Фрагмент документа —
----------
Многие выдающиеся артисты вписали свои имена навеки в историю отечественного
вокального искусства, но имя Надежды Андреевны Обуховой и среди звезд
первой величины светится каким-то особым, проникновенным и теплым светом.
Была в ее пении та неповторимая, притягательная сила, то обаяние, которое
и словами-то невозможно описать. Но именно эта неповторимость окрашивала
все, что делала Обухова,— и ее репертуар, и манеру пения, и сценический
облик ее героинь.
Две даты возвращают нашу память к великой певице: сто лет назад родилась
она в Москве и ровно 70 лет назад, в феврале 1916 года, дебютировала партией
Полины в «Пиковой даме» на сцене— на оперной сцене Большого театра, которому
отдала затем более четверти века. Дебюту этому (достаточно позднему) предшествовало
многое в ее жизни: и встреча, еще в детские годы, с миром народной песни,
и путешествия (в юности) по старинным городам Италии, и углубленные занятия
в Московской консерватории под руководством профессора Умберто Мазетти
— великолепного педагога, воспитателя нескольких поколений артистов. Так
сливались воедино многообразные истоки искусства певицы, столь же многообразно
впоследствии раскрывшего себя.
----------
Задание 1 —
Перепишите дословно часть текста о певице Надежде Обуховой, начиная со слов «Многие выдающиеся артисты» и продолжая до слов «облик ее героинь.».
Задание 2 —
Напишите продолжение текста о певице Надежде Обуховой, начав сразу после его последнего предложения.
Помещенный ниже перечень взят из другого источника.

Блок данных —
----------
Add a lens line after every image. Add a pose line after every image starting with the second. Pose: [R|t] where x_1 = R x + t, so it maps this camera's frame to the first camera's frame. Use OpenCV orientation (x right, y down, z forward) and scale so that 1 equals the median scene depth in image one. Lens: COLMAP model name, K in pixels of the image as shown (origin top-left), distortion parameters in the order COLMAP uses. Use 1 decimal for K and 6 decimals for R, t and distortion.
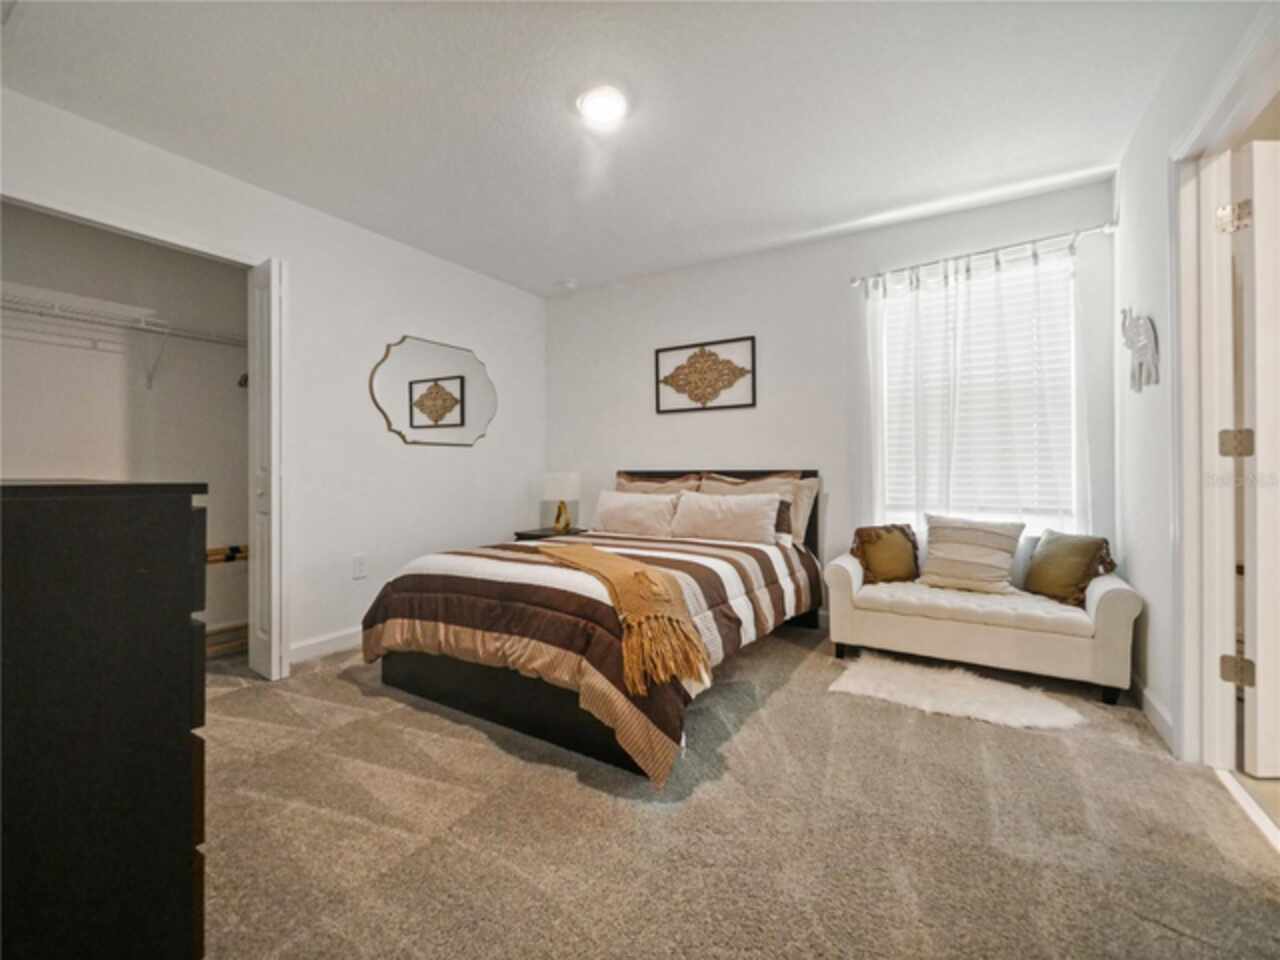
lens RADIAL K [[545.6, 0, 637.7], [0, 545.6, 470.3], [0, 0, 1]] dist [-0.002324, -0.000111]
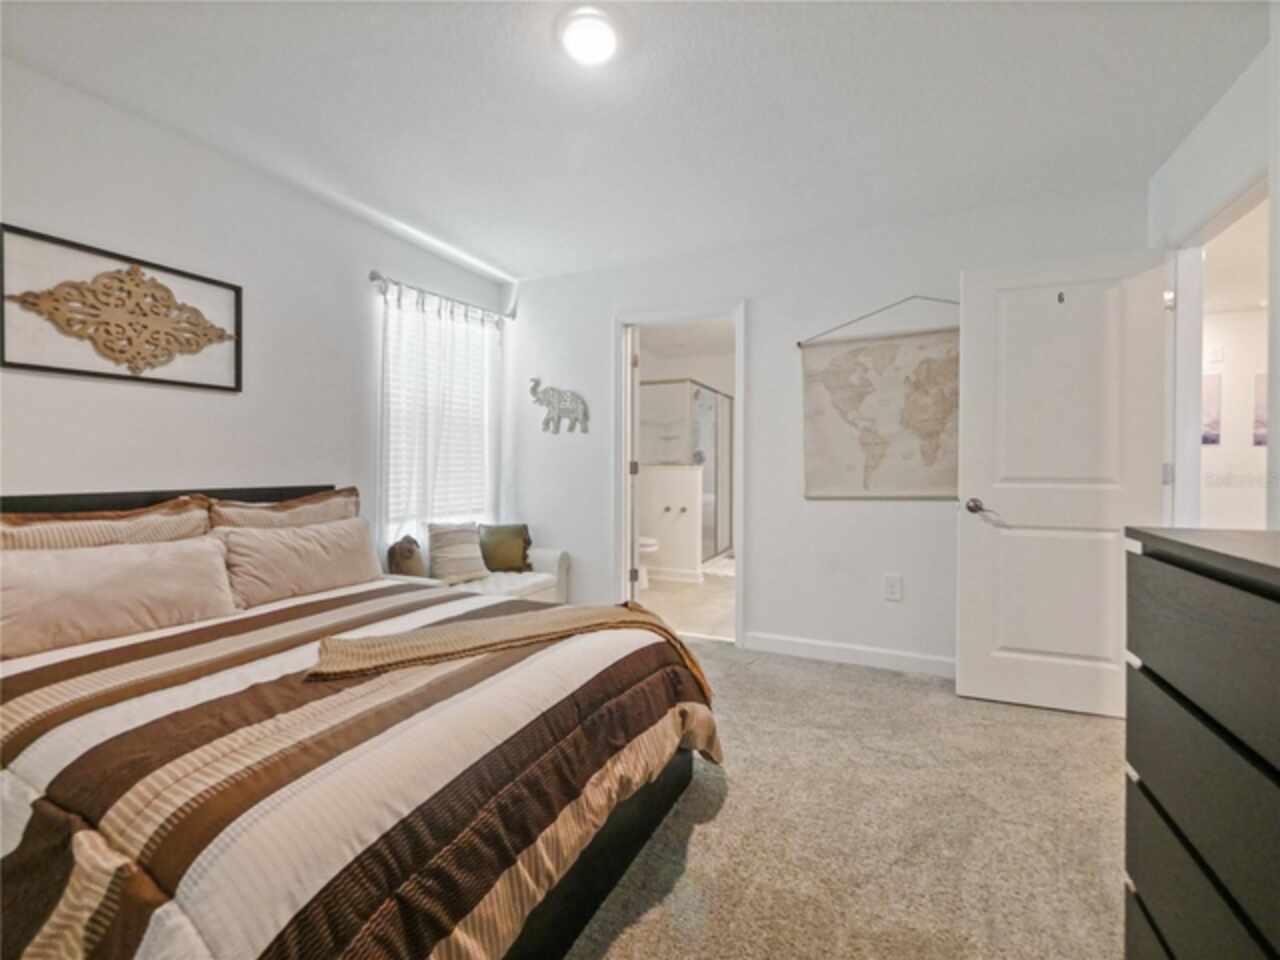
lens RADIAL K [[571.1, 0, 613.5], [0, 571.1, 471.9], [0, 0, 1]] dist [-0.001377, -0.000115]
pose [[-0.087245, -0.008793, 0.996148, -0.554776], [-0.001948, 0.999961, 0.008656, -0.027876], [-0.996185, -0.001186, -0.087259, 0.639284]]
----------
Результат выполнения 1 —
Многие выдающиеся артисты вписали свои имена навеки в историю отечественного
вокального искусства, но имя Надежды Андреевны Обуховой и среди звезд
первой величины светится каким-то особым, проникновенным и теплым светом.
Была в ее пении та неповторимая, притягательная сила, то обаяние, которое
и словами-то невозможно описать. Но именно эта неповторимость окрашивала
все, что делала Обухова,— и ее репертуар, и манеру пения, и сценический
облик ее героинь.

Результат выполнения 2 —
Еще на студенческой скамье Обухова начинает концертировать, все явственнее заявляет о себе как о талантливейшей певице, так что успешный дебют ее в театре не был неожиданностью. И все же поразительно, с какой стремительностью 30-летняя певица заняла достойное место среди корифеев сцены, ее окружавших. Видится нечто символическое в том, что первый ее полный сезон пришелся на 1917/18 год, что именно в обстановке революционного подъема мужал и креп ее талант. Позже она вспоминала: «В театр пришел новый зритель, порой не искушенный в вопросах искусства. Но от прежнего пресыщенного и скучающего зрителя императорских театров его отличало необычайно чуткое отношение к спектаклю, огромная непосредственность, жажда знаний. И коллектив Большого театра честно и самоотверженно встал на путь служения своему народу. Старые спектакли шли с особым подъемом, обогащенные новыми красками. Между сценой и зрительным залом возник тесный контакт, которого раньше никогда не было. Оперные партии, которые я пела в те годы на сцене театра (Полина, Любава, Любаша, Кащеевна, Далила, Кончаковна, Весна), сделались для меня особенно дорогими, наполнились новым эмоциональным содержанием. Каждый, даже рядовой спектакль превращался в радостный праздник, каждая встреча со зрителями сулила что-то новое, ранее не испытанное. На всю жизнь запомнились эти спектакли, никогда не изгладится из памяти романтика первых революционных лет.»
Так она начинала. Начинала в содружестве со многими выдающимися певцами,
дирижерами, режиссерами русской сцены. А потом и сама Обухова стала одним
из таких корифеев. Более 25 партий спела она на сцене Большого театра,
и каждая из них—жемчужина отечественного вокально-сценического искусства.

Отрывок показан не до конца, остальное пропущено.